ReLoRA - what we've learned
I'll try to summarize learnings from this project below, hopefully I don't forget anything important. Here is the WandB project
- We were unable to reproduce the results in the original paper, even while referencing their GitHub Repo The plan was to reproduce results at the tiny (~300M) scale and then try to scale it up to 1B or 7B. We never got to the second stage as we were unable to reproduce results at the same scale as the paper authors. There are a number of possible reasons why:
- The technique is very sensitive to the specific [data, model architecture, hyperparamters]. While we did try to mirror our model and hyper-parameters as closely as possible to the original paper, our architecture was slightly different in a few ways, e.g. we used alibi and they used rope.

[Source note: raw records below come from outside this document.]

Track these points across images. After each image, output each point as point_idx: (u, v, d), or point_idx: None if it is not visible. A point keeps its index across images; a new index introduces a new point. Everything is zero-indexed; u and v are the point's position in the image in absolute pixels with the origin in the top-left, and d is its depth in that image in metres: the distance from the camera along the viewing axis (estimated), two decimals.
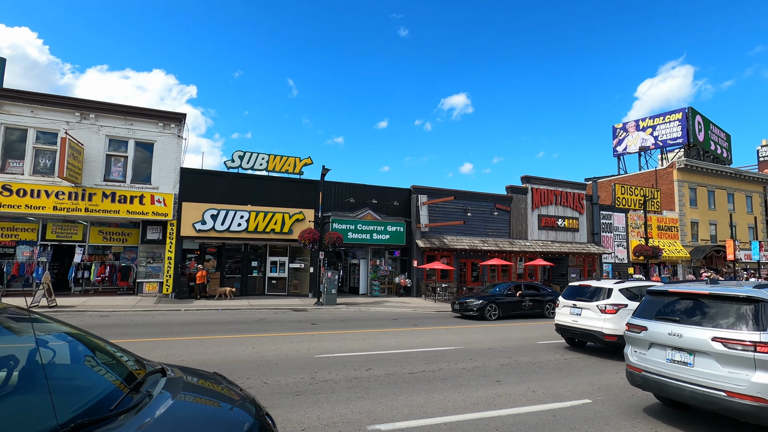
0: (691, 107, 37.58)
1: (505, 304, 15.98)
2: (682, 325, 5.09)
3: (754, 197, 40.52)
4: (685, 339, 4.96)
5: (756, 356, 4.39)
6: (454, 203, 25.53)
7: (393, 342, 10.47)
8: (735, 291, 4.91)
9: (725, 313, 4.86)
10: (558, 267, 29.44)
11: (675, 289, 5.55)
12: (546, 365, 8.30)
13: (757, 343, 4.41)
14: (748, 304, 4.72)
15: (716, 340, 4.66)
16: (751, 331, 4.52)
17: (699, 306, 5.17)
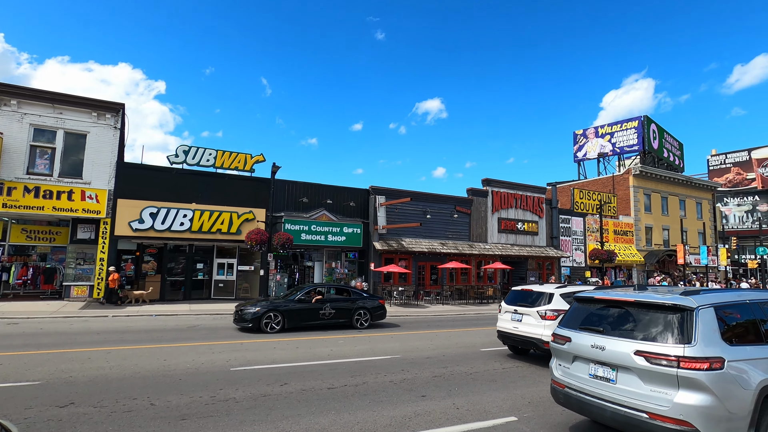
0: (647, 116, 38.79)
1: (294, 312, 12.69)
2: (605, 337, 4.57)
3: (703, 204, 42.25)
4: (607, 352, 4.42)
5: (679, 372, 3.89)
6: (414, 205, 25.03)
7: (327, 351, 9.70)
8: (661, 298, 4.43)
9: (651, 324, 4.35)
10: (517, 270, 29.46)
11: (601, 296, 5.04)
12: (481, 376, 7.74)
13: (680, 358, 3.91)
14: (674, 313, 4.24)
15: (639, 354, 4.15)
16: (674, 344, 4.03)
17: (625, 315, 4.67)
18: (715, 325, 4.12)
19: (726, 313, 4.34)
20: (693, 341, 3.96)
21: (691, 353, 3.90)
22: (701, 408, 3.79)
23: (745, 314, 4.50)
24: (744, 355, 4.06)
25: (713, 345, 3.98)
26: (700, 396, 3.82)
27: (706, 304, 4.23)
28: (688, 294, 4.44)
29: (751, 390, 3.90)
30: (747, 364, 4.01)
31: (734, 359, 3.95)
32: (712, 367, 3.84)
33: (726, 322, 4.27)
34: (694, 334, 4.01)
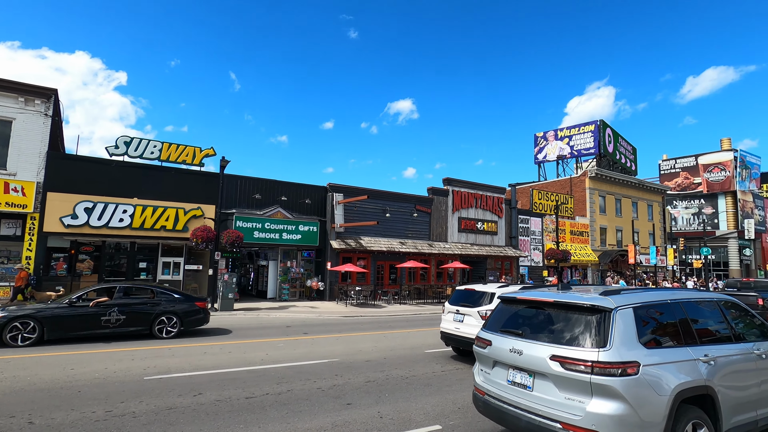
0: (603, 120, 40.12)
1: (59, 319, 9.77)
2: (523, 340, 4.26)
3: (654, 206, 44.17)
4: (525, 357, 4.13)
5: (592, 379, 3.61)
6: (373, 203, 24.66)
7: (261, 355, 9.11)
8: (579, 299, 4.14)
9: (569, 326, 4.06)
10: (477, 270, 29.66)
11: (523, 296, 4.74)
12: (418, 380, 7.40)
13: (594, 363, 3.63)
14: (592, 315, 3.96)
15: (554, 359, 3.86)
16: (589, 349, 3.75)
17: (545, 317, 4.36)
18: (632, 327, 3.88)
19: (646, 314, 4.13)
20: (608, 345, 3.70)
21: (605, 358, 3.64)
22: (614, 417, 3.54)
23: (667, 315, 4.30)
24: (662, 358, 3.86)
25: (629, 348, 3.73)
26: (613, 404, 3.56)
27: (625, 305, 3.99)
28: (608, 294, 4.18)
29: (666, 396, 3.68)
30: (664, 368, 3.80)
31: (651, 363, 3.74)
32: (626, 372, 3.60)
33: (646, 323, 4.06)
34: (610, 337, 3.75)
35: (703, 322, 4.61)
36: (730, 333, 4.68)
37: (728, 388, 4.19)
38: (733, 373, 4.31)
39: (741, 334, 4.84)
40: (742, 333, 4.87)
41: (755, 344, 4.78)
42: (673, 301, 4.45)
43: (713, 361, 4.15)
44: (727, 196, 52.31)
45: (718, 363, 4.19)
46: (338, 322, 15.55)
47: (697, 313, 4.60)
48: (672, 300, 4.46)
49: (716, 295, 5.09)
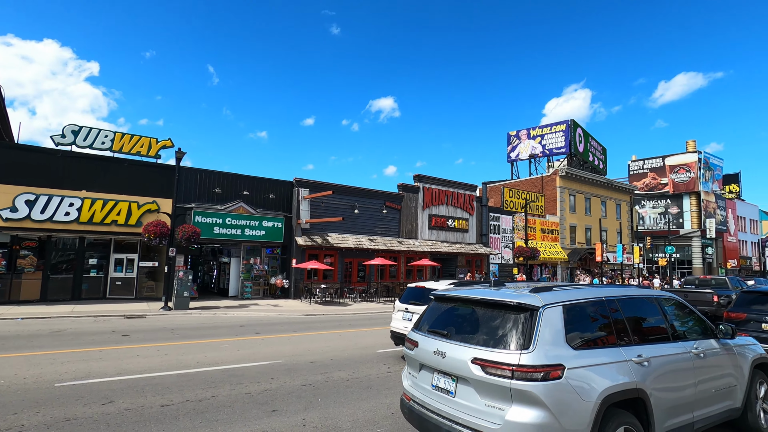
0: (573, 120, 40.66)
1: None
2: (448, 342, 3.93)
3: (622, 205, 45.16)
4: (448, 359, 3.80)
5: (512, 384, 3.30)
6: (341, 199, 24.16)
7: (199, 357, 8.53)
8: (506, 297, 3.83)
9: (494, 326, 3.75)
10: (447, 267, 29.55)
11: (452, 294, 4.40)
12: (359, 383, 6.99)
13: (515, 367, 3.33)
14: (518, 314, 3.65)
15: (476, 362, 3.54)
16: (511, 351, 3.43)
17: (471, 316, 4.03)
18: (560, 327, 3.59)
19: (578, 312, 3.84)
20: (531, 346, 3.40)
21: (526, 361, 3.33)
22: (532, 426, 3.23)
23: (601, 313, 4.03)
24: (590, 360, 3.57)
25: (555, 350, 3.44)
26: (533, 411, 3.26)
27: (554, 303, 3.70)
28: (538, 291, 3.88)
29: (591, 401, 3.40)
30: (592, 370, 3.52)
31: (577, 366, 3.45)
32: (549, 376, 3.31)
33: (576, 323, 3.77)
34: (534, 337, 3.45)
35: (639, 320, 4.38)
36: (668, 332, 4.49)
37: (662, 390, 3.97)
38: (668, 374, 4.10)
39: (680, 332, 4.65)
40: (682, 331, 4.69)
41: (695, 343, 4.60)
42: (608, 299, 4.18)
43: (647, 362, 3.92)
44: (691, 197, 54.04)
45: (653, 364, 3.97)
46: (297, 321, 15.02)
47: (633, 312, 4.35)
48: (607, 297, 4.19)
49: (656, 293, 4.88)
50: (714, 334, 4.93)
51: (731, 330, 4.95)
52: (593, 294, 4.13)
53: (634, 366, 3.77)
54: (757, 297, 9.81)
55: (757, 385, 5.18)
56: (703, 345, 4.65)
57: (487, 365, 3.45)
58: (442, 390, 3.85)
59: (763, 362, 5.38)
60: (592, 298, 4.05)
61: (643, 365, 3.85)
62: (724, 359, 4.81)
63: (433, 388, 3.95)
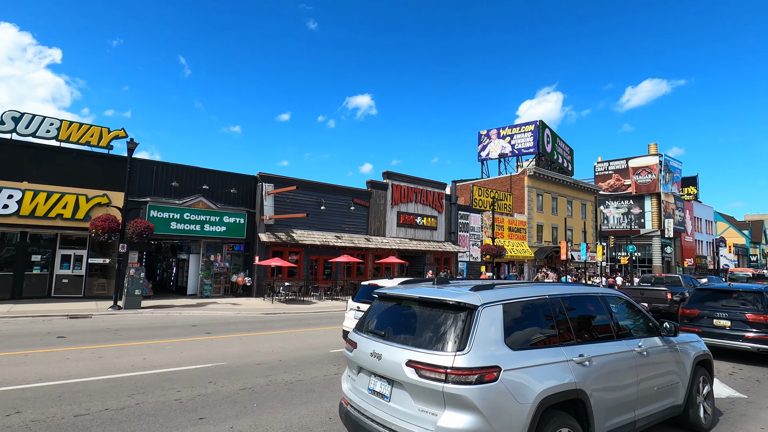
0: (542, 121, 41.40)
1: None
2: (384, 343, 3.73)
3: (587, 205, 46.39)
4: (383, 362, 3.61)
5: (445, 388, 3.13)
6: (308, 195, 23.64)
7: (136, 360, 7.97)
8: (445, 295, 3.64)
9: (431, 326, 3.56)
10: (415, 265, 29.50)
11: (392, 293, 4.20)
12: (303, 385, 6.64)
13: (449, 370, 3.15)
14: (456, 313, 3.47)
15: (410, 365, 3.36)
16: (446, 353, 3.25)
17: (410, 315, 3.86)
18: (499, 327, 3.45)
19: (519, 311, 3.72)
20: (467, 347, 3.23)
21: (460, 363, 3.16)
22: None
23: (543, 312, 3.91)
24: (529, 361, 3.44)
25: (492, 351, 3.30)
26: (465, 417, 3.10)
27: (494, 301, 3.55)
28: (478, 289, 3.70)
29: (528, 404, 3.25)
30: (530, 371, 3.39)
31: (515, 367, 3.32)
32: (484, 379, 3.15)
33: (516, 322, 3.63)
34: (471, 338, 3.28)
35: (583, 319, 4.30)
36: (613, 331, 4.42)
37: (604, 390, 3.89)
38: (610, 373, 4.02)
39: (625, 331, 4.60)
40: (627, 330, 4.64)
41: (639, 341, 4.55)
42: (552, 297, 4.07)
43: (589, 361, 3.82)
44: (652, 198, 56.16)
45: (594, 363, 3.87)
46: (255, 320, 14.50)
47: (578, 310, 4.27)
48: (551, 296, 4.08)
49: (601, 290, 4.80)
50: (658, 332, 4.91)
51: (674, 327, 4.94)
52: (537, 292, 4.00)
53: (575, 366, 3.68)
54: (710, 294, 10.32)
55: (699, 382, 5.22)
56: (647, 343, 4.62)
57: (421, 368, 3.27)
58: (377, 394, 3.66)
59: (704, 359, 5.42)
60: (535, 297, 3.93)
61: (585, 365, 3.76)
62: (667, 357, 4.79)
63: (369, 392, 3.76)
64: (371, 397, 3.71)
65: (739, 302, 9.67)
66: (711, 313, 9.80)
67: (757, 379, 7.86)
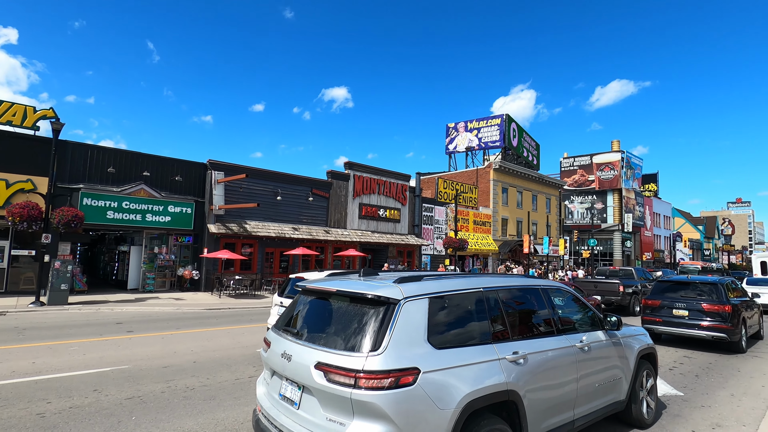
0: (508, 115, 41.44)
1: None
2: (296, 342, 3.34)
3: (552, 199, 47.04)
4: (293, 364, 3.23)
5: (353, 394, 2.77)
6: (264, 185, 22.57)
7: (19, 366, 6.95)
8: (365, 287, 3.25)
9: (347, 323, 3.18)
10: (378, 258, 28.91)
11: (312, 286, 3.73)
12: (205, 392, 5.85)
13: (359, 373, 2.79)
14: (375, 308, 3.10)
15: (319, 368, 3.00)
16: (357, 353, 2.87)
17: (327, 312, 3.45)
18: (421, 323, 3.09)
19: (448, 305, 3.39)
20: (382, 347, 2.87)
21: (373, 365, 2.79)
22: None
23: (476, 306, 3.57)
24: (454, 360, 3.08)
25: (410, 351, 2.94)
26: (375, 427, 2.74)
27: (419, 295, 3.19)
28: (403, 281, 3.32)
29: (450, 409, 2.91)
30: (455, 373, 3.04)
31: (437, 368, 2.97)
32: (398, 383, 2.80)
33: (444, 317, 3.31)
34: (387, 337, 2.92)
35: (522, 313, 4.03)
36: (553, 325, 4.15)
37: (540, 390, 3.62)
38: (547, 371, 3.74)
39: (567, 325, 4.35)
40: (569, 324, 4.42)
41: (582, 335, 4.33)
42: (487, 290, 3.73)
43: (524, 359, 3.53)
44: (614, 193, 57.64)
45: (530, 361, 3.58)
46: (193, 316, 13.50)
47: (516, 304, 4.00)
48: (487, 288, 3.73)
49: (545, 283, 4.53)
50: (602, 326, 4.70)
51: (617, 321, 4.74)
52: (470, 285, 3.66)
53: (508, 365, 3.38)
54: (670, 286, 10.84)
55: (643, 377, 5.07)
56: (590, 338, 4.38)
57: (330, 371, 2.91)
58: (287, 400, 3.28)
59: (649, 352, 5.27)
60: (468, 289, 3.59)
61: (519, 363, 3.47)
62: (610, 352, 4.58)
63: (280, 397, 3.38)
64: (282, 404, 3.33)
65: (696, 293, 10.20)
66: (671, 304, 10.25)
67: (696, 374, 7.64)
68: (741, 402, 6.07)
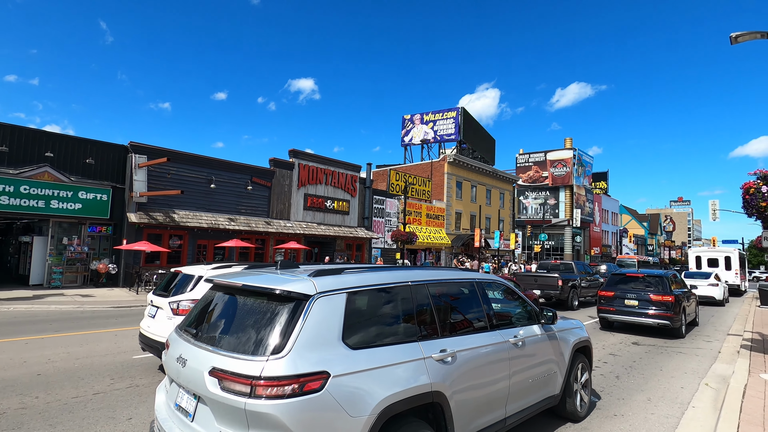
0: (464, 108, 41.24)
1: None
2: (194, 344, 2.96)
3: (506, 194, 47.51)
4: (187, 369, 2.87)
5: (248, 405, 2.43)
6: (196, 171, 20.84)
7: None
8: (273, 282, 2.92)
9: (251, 322, 2.84)
10: (325, 251, 27.78)
11: (218, 280, 3.32)
12: (63, 408, 4.60)
13: (256, 380, 2.46)
14: (284, 304, 2.77)
15: (214, 374, 2.63)
16: (257, 357, 2.54)
17: (231, 309, 3.08)
18: (337, 321, 2.81)
19: (369, 300, 3.13)
20: (285, 350, 2.56)
21: (273, 371, 2.47)
22: None
23: (403, 301, 3.30)
24: (372, 362, 2.82)
25: (320, 352, 2.65)
26: None
27: (335, 290, 2.90)
28: (320, 275, 3.01)
29: (363, 416, 2.63)
30: (371, 375, 2.77)
31: (351, 371, 2.70)
32: (303, 390, 2.50)
33: (364, 314, 3.06)
34: (294, 337, 2.61)
35: (452, 308, 3.82)
36: (487, 320, 3.94)
37: (469, 389, 3.42)
38: (477, 369, 3.54)
39: (502, 320, 4.19)
40: (504, 319, 4.27)
41: (518, 330, 4.20)
42: (416, 284, 3.46)
43: (452, 357, 3.31)
44: (566, 189, 59.23)
45: (459, 359, 3.37)
46: (91, 316, 11.89)
47: (447, 298, 3.79)
48: (415, 282, 3.46)
49: (479, 276, 4.28)
50: (538, 320, 4.59)
51: (553, 315, 4.63)
52: (397, 278, 3.39)
53: (434, 364, 3.16)
54: (622, 278, 11.98)
55: (578, 369, 5.00)
56: (525, 332, 4.25)
57: (224, 378, 2.58)
58: (182, 411, 2.93)
59: (584, 345, 5.22)
60: (393, 283, 3.31)
61: (446, 362, 3.26)
62: (545, 346, 4.48)
63: (175, 407, 3.04)
64: (176, 415, 3.00)
65: (644, 285, 11.34)
66: (623, 294, 11.34)
67: (618, 375, 7.12)
68: (656, 408, 5.50)
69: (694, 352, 9.11)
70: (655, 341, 10.31)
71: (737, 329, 12.11)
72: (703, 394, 6.01)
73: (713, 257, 28.52)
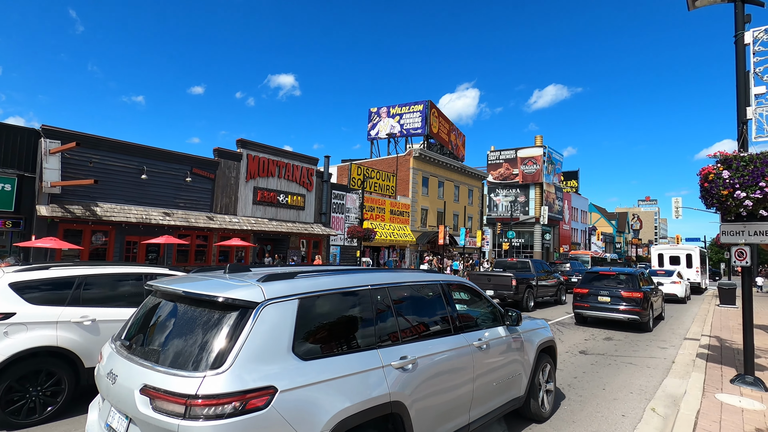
0: (431, 101, 40.08)
1: None
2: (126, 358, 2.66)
3: (475, 191, 46.72)
4: (117, 387, 2.58)
5: (182, 427, 2.18)
6: (126, 160, 18.82)
7: None
8: (215, 288, 2.61)
9: (191, 334, 2.50)
10: (279, 249, 26.08)
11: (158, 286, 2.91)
12: None
13: (192, 399, 2.20)
14: (227, 312, 2.51)
15: (145, 392, 2.37)
16: (193, 373, 2.28)
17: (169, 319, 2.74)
18: (286, 330, 2.55)
19: (323, 307, 2.85)
20: (226, 364, 2.32)
21: (210, 388, 2.23)
22: None
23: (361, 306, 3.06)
24: (325, 373, 2.59)
25: (267, 365, 2.40)
26: None
27: (285, 296, 2.64)
28: (270, 279, 2.72)
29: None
30: (324, 388, 2.55)
31: (301, 384, 2.47)
32: (245, 408, 2.25)
33: (319, 321, 2.80)
34: (236, 349, 2.35)
35: (414, 312, 3.59)
36: (451, 323, 3.77)
37: (430, 396, 3.22)
38: (439, 375, 3.35)
39: (466, 322, 4.00)
40: (469, 321, 4.09)
41: (483, 332, 4.07)
42: (375, 287, 3.23)
43: (412, 364, 3.12)
44: (536, 187, 59.04)
45: (420, 366, 3.18)
46: None
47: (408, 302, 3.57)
48: (375, 285, 3.23)
49: (442, 277, 4.10)
50: (503, 322, 4.52)
51: (518, 316, 4.57)
52: (355, 281, 3.17)
53: (393, 372, 2.98)
54: (595, 276, 12.66)
55: (542, 370, 4.97)
56: (489, 335, 4.15)
57: (156, 397, 2.32)
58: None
59: (549, 345, 5.17)
60: (350, 287, 3.09)
61: (406, 369, 3.09)
62: (509, 348, 4.40)
63: (106, 428, 2.71)
64: None
65: (616, 282, 11.98)
66: (596, 291, 12.01)
67: (575, 375, 6.00)
68: None
69: (645, 363, 8.03)
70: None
71: (695, 332, 11.24)
72: (647, 425, 4.80)
73: (675, 255, 28.33)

- There is a very subtle bug somewhere in my relora code. Even though I took lots of code from the relora repo, I haven't ruled this out, as even with a high rank (like r=d_model), our models had flatter learning curves than the standard OLMo tiny model. If there is a bug, it is likely an FSDP quirk, since the authors' repo did not shard their models.
- some third thing
- Our base model's loss curve is better than the authors'. Good job team if this is the case. It could be that ReLoRA is strong enough to track the loss curve of their weaker model but weak enough where it wasn't able to do the same for our OLMo model.
-
I'm not convinced this sort of merging process is even viable for pre-training. I was talking to Ananya and he said he would be surprised if you can successfully do pre-training in this train-then-merge paradigm, regardless of the rank. Indeed, we did see high-rank training fail in similar ways to the low-rank ones. The only way we were able to track the base model's curve is by replicating the dimensions of W in the lora_A matrix, and then making lora_B essentially a square identity matrix.
-
For torch < 2.1.0, FSDP doesn't supporting mixing of
requires_gradfor sharded parameters. This means when freezing only a subset of params, you need to decide whether to shard frozen or trainable params. They officially added support for this type of mixing in torch 2.1.0. Except... not really. The only real difference is it won't throw an error, but it still won't do full-sharding unless you wrap each individual module with its own FSDP. That is, every call to theFSDPconstructor must wrap a module with uniformrequires_gradto achieve full sharding, and the submodules which you are separately wrapping must be inignored_modulesfor top or higher-level wraps. Bummer. -
We found that torch 2.1 FSDP calls
reset_parameters()only on modules who directly manage parameters. Importantly, this means it won't call it on the top-level OLMo module. This is an easy fix but it's good to know these sorts of changes exist and are not well-documented, so if/when we upgrade be on the lookout for these sorts of bugs.
- I don't get what you mean in the comment, there are at least 3 paper pertaining with branch merge methods, what are you saying about them? (none are mine, just following and interested)
Marking the items prior to Feb 29th as "closed".